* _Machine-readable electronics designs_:
━━━━

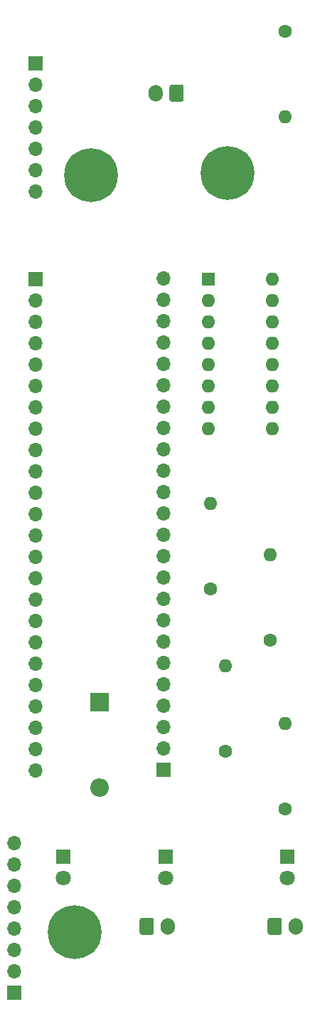
<source format=gts>
G04 #@! TF.GenerationSoftware,KiCad,Pcbnew,(5.1.10-1-10_14)*
G04 #@! TF.CreationDate,2021-07-19T21:53:09+01:00*
G04 #@! TF.ProjectId,sofbpcb,736f6662-7063-4622-9e6b-696361645f70,1*
G04 #@! TF.SameCoordinates,Original*
G04 #@! TF.FileFunction,Soldermask,Top*
G04 #@! TF.FilePolarity,Negative*
%FSLAX46Y46*%
G04 Gerber Fmt 4.6, Leading zero omitted, Abs format (unit mm)*
G04 Created by KiCad (PCBNEW (5.1.10-1-10_14)) date 2021-07-19 21:53:09*
%MOMM*%
%LPD*%
G01*
G04 APERTURE LIST*
%ADD10C,6.400000*%
%ADD11R,1.700000X1.700000*%
%ADD12O,1.700000X1.700000*%
%ADD13O,1.700000X2.000000*%
%ADD14C,1.600000*%
%ADD15O,1.600000X1.600000*%
%ADD16R,1.600000X1.600000*%
%ADD17R,2.200000X2.200000*%
%ADD18O,2.200000X2.200000*%
%ADD19R,1.800000X1.800000*%
%ADD20C,1.800000*%
G04 APERTURE END LIST*
D10*
X127754000Y-55246000D03*
X111500000Y-55500000D03*
X109500000Y-145500000D03*
D11*
X104902000Y-42164000D03*
D12*
X104902000Y-44704000D03*
X104902000Y-47244000D03*
X104902000Y-49784000D03*
X104902000Y-52324000D03*
X104902000Y-54864000D03*
X104902000Y-57404000D03*
D13*
X120610000Y-144780000D03*
G36*
G01*
X117260000Y-145530000D02*
X117260000Y-144030000D01*
G75*
G02*
X117510000Y-143780000I250000J0D01*
G01*
X118710000Y-143780000D01*
G75*
G02*
X118960000Y-144030000I0J-250000D01*
G01*
X118960000Y-145530000D01*
G75*
G02*
X118710000Y-145780000I-250000J0D01*
G01*
X117510000Y-145780000D01*
G75*
G02*
X117260000Y-145530000I0J250000D01*
G01*
G37*
G36*
G01*
X122516000Y-44970000D02*
X122516000Y-46470000D01*
G75*
G02*
X122266000Y-46720000I-250000J0D01*
G01*
X121066000Y-46720000D01*
G75*
G02*
X120816000Y-46470000I0J250000D01*
G01*
X120816000Y-44970000D01*
G75*
G02*
X121066000Y-44720000I250000J0D01*
G01*
X122266000Y-44720000D01*
G75*
G02*
X122516000Y-44970000I0J-250000D01*
G01*
G37*
X119166000Y-45720000D03*
G36*
G01*
X132500000Y-145530000D02*
X132500000Y-144030000D01*
G75*
G02*
X132750000Y-143780000I250000J0D01*
G01*
X133950000Y-143780000D01*
G75*
G02*
X134200000Y-144030000I0J-250000D01*
G01*
X134200000Y-145530000D01*
G75*
G02*
X133950000Y-145780000I-250000J0D01*
G01*
X132750000Y-145780000D01*
G75*
G02*
X132500000Y-145530000I0J250000D01*
G01*
G37*
X135850000Y-144780000D03*
D11*
X104902000Y-67818000D03*
D12*
X104902000Y-70358000D03*
X104902000Y-72898000D03*
X104902000Y-75438000D03*
X104902000Y-77978000D03*
X104902000Y-80518000D03*
X104902000Y-83058000D03*
X104902000Y-85598000D03*
X104902000Y-88138000D03*
X104902000Y-90678000D03*
X104902000Y-93218000D03*
X104902000Y-95758000D03*
X104902000Y-98298000D03*
X104902000Y-100838000D03*
X104902000Y-103378000D03*
X104902000Y-105918000D03*
X104902000Y-108458000D03*
X104902000Y-110998000D03*
X104902000Y-113538000D03*
X104902000Y-116078000D03*
X104902000Y-118618000D03*
X104902000Y-121158000D03*
X104902000Y-123698000D03*
X104902000Y-126238000D03*
X120142000Y-67798000D03*
X120142000Y-70338000D03*
X120142000Y-72878000D03*
X120142000Y-75418000D03*
X120142000Y-77958000D03*
X120142000Y-80498000D03*
X120142000Y-83038000D03*
X120142000Y-85578000D03*
X120142000Y-88118000D03*
X120142000Y-90658000D03*
X120142000Y-93198000D03*
X120142000Y-95738000D03*
X120142000Y-98278000D03*
X120142000Y-100818000D03*
X120142000Y-103358000D03*
X120142000Y-105898000D03*
X120142000Y-108438000D03*
X120142000Y-110978000D03*
X120142000Y-113518000D03*
X120142000Y-116058000D03*
X120142000Y-118598000D03*
X120142000Y-121138000D03*
X120142000Y-123678000D03*
D11*
X120142000Y-126218000D03*
D14*
X134620000Y-38354000D03*
D15*
X134620000Y-48514000D03*
X132842000Y-100584000D03*
D14*
X132842000Y-110744000D03*
X127508000Y-123952000D03*
D15*
X127508000Y-113792000D03*
X125730000Y-94488000D03*
D14*
X125730000Y-104648000D03*
X134620000Y-130810000D03*
D15*
X134620000Y-120650000D03*
D16*
X125476000Y-67818000D03*
D15*
X133096000Y-85598000D03*
X125476000Y-70358000D03*
X133096000Y-83058000D03*
X125476000Y-72898000D03*
X133096000Y-80518000D03*
X125476000Y-75438000D03*
X133096000Y-77978000D03*
X125476000Y-77978000D03*
X133096000Y-75438000D03*
X125476000Y-80518000D03*
X133096000Y-72898000D03*
X125476000Y-83058000D03*
X133096000Y-70358000D03*
X125476000Y-85598000D03*
X133096000Y-67818000D03*
D11*
X102362000Y-152654000D03*
D12*
X102362000Y-150114000D03*
X102362000Y-147574000D03*
X102362000Y-145034000D03*
X102362000Y-142494000D03*
X102362000Y-139954000D03*
X102362000Y-137414000D03*
X102362000Y-134874000D03*
D17*
X112522000Y-118110000D03*
D18*
X112522000Y-128270000D03*
D19*
X134874000Y-136500000D03*
D20*
X134874000Y-139040000D03*
X120396000Y-139040000D03*
D19*
X120396000Y-136500000D03*
X108204000Y-136500000D03*
D20*
X108204000Y-139040000D03*
M02*

</source>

━━━━

* _TASK OBJECTIVE_:
Exactly as they stand, retype all the entries, but omit the pictures.

* _ANSWER TO THIS PROBLEM_:
<source format=gts>
G04 #@! TF.GenerationSoftware,KiCad,Pcbnew,(5.1.10-1-10_14)*
G04 #@! TF.CreationDate,2021-07-19T21:53:09+01:00*
G04 #@! TF.ProjectId,sofbpcb,736f6662-7063-4622-9e6b-696361645f70,1*
G04 #@! TF.SameCoordinates,Original*
G04 #@! TF.FileFunction,Soldermask,Top*
G04 #@! TF.FilePolarity,Negative*
%FSLAX46Y46*%
G04 Gerber Fmt 4.6, Leading zero omitted, Abs format (unit mm)*
G04 Created by KiCad (PCBNEW (5.1.10-1-10_14)) date 2021-07-19 21:53:09*
%MOMM*%
%LPD*%
G01*
G04 APERTURE LIST*
%ADD10C,6.400000*%
%ADD11R,1.700000X1.700000*%
%ADD12O,1.700000X1.700000*%
%ADD13O,1.700000X2.000000*%
%ADD14C,1.600000*%
%ADD15O,1.600000X1.600000*%
%ADD16R,1.600000X1.600000*%
%ADD17R,2.200000X2.200000*%
%ADD18O,2.200000X2.200000*%
%ADD19R,1.800000X1.800000*%
%ADD20C,1.800000*%
G04 APERTURE END LIST*
D10*
X127754000Y-55246000D03*
X111500000Y-55500000D03*
X109500000Y-145500000D03*
D11*
X104902000Y-42164000D03*
D12*
X104902000Y-44704000D03*
X104902000Y-47244000D03*
X104902000Y-49784000D03*
X104902000Y-52324000D03*
X104902000Y-54864000D03*
X104902000Y-57404000D03*
D13*
X120610000Y-144780000D03*
G36*
G01*
X117260000Y-145530000D02*
X117260000Y-144030000D01*
G75*
G02*
X117510000Y-143780000I250000J0D01*
G01*
X118710000Y-143780000D01*
G75*
G02*
X118960000Y-144030000I0J-250000D01*
G01*
X118960000Y-145530000D01*
G75*
G02*
X118710000Y-145780000I-250000J0D01*
G01*
X117510000Y-145780000D01*
G75*
G02*
X117260000Y-145530000I0J250000D01*
G01*
G37*
G36*
G01*
X122516000Y-44970000D02*
X122516000Y-46470000D01*
G75*
G02*
X122266000Y-46720000I-250000J0D01*
G01*
X121066000Y-46720000D01*
G75*
G02*
X120816000Y-46470000I0J250000D01*
G01*
X120816000Y-44970000D01*
G75*
G02*
X121066000Y-44720000I250000J0D01*
G01*
X122266000Y-44720000D01*
G75*
G02*
X122516000Y-44970000I0J-250000D01*
G01*
G37*
X119166000Y-45720000D03*
G36*
G01*
X132500000Y-145530000D02*
X132500000Y-144030000D01*
G75*
G02*
X132750000Y-143780000I250000J0D01*
G01*
X133950000Y-143780000D01*
G75*
G02*
X134200000Y-144030000I0J-250000D01*
G01*
X134200000Y-145530000D01*
G75*
G02*
X133950000Y-145780000I-250000J0D01*
G01*
X132750000Y-145780000D01*
G75*
G02*
X132500000Y-145530000I0J250000D01*
G01*
G37*
X135850000Y-144780000D03*
D11*
X104902000Y-67818000D03*
D12*
X104902000Y-70358000D03*
X104902000Y-72898000D03*
X104902000Y-75438000D03*
X104902000Y-77978000D03*
X104902000Y-80518000D03*
X104902000Y-83058000D03*
X104902000Y-85598000D03*
X104902000Y-88138000D03*
X104902000Y-90678000D03*
X104902000Y-93218000D03*
X104902000Y-95758000D03*
X104902000Y-98298000D03*
X104902000Y-100838000D03*
X104902000Y-103378000D03*
X104902000Y-105918000D03*
X104902000Y-108458000D03*
X104902000Y-110998000D03*
X104902000Y-113538000D03*
X104902000Y-116078000D03*
X104902000Y-118618000D03*
X104902000Y-121158000D03*
X104902000Y-123698000D03*
X104902000Y-126238000D03*
X120142000Y-67798000D03*
X120142000Y-70338000D03*
X120142000Y-72878000D03*
X120142000Y-75418000D03*
X120142000Y-77958000D03*
X120142000Y-80498000D03*
X120142000Y-83038000D03*
X120142000Y-85578000D03*
X120142000Y-88118000D03*
X120142000Y-90658000D03*
X120142000Y-93198000D03*
X120142000Y-95738000D03*
X120142000Y-98278000D03*
X120142000Y-100818000D03*
X120142000Y-103358000D03*
X120142000Y-105898000D03*
X120142000Y-108438000D03*
X120142000Y-110978000D03*
X120142000Y-113518000D03*
X120142000Y-116058000D03*
X120142000Y-118598000D03*
X120142000Y-121138000D03*
X120142000Y-123678000D03*
D11*
X120142000Y-126218000D03*
D14*
X134620000Y-38354000D03*
D15*
X134620000Y-48514000D03*
X132842000Y-100584000D03*
D14*
X132842000Y-110744000D03*
X127508000Y-123952000D03*
D15*
X127508000Y-113792000D03*
X125730000Y-94488000D03*
D14*
X125730000Y-104648000D03*
X134620000Y-130810000D03*
D15*
X134620000Y-120650000D03*
D16*
X125476000Y-67818000D03*
D15*
X133096000Y-85598000D03*
X125476000Y-70358000D03*
X133096000Y-83058000D03*
X125476000Y-72898000D03*
X133096000Y-80518000D03*
X125476000Y-75438000D03*
X133096000Y-77978000D03*
X125476000Y-77978000D03*
X133096000Y-75438000D03*
X125476000Y-80518000D03*
X133096000Y-72898000D03*
X125476000Y-83058000D03*
X133096000Y-70358000D03*
X125476000Y-85598000D03*
X133096000Y-67818000D03*
D11*
X102362000Y-152654000D03*
D12*
X102362000Y-150114000D03*
X102362000Y-147574000D03*
X102362000Y-145034000D03*
X102362000Y-142494000D03*
X102362000Y-139954000D03*
X102362000Y-137414000D03*
X102362000Y-134874000D03*
D17*
X112522000Y-118110000D03*
D18*
X112522000Y-128270000D03*
D19*
X134874000Y-136500000D03*
D20*
X134874000Y-139040000D03*
X120396000Y-139040000D03*
D19*
X120396000Y-136500000D03*
X108204000Y-136500000D03*
D20*
X108204000Y-139040000D03*
M02*

</source>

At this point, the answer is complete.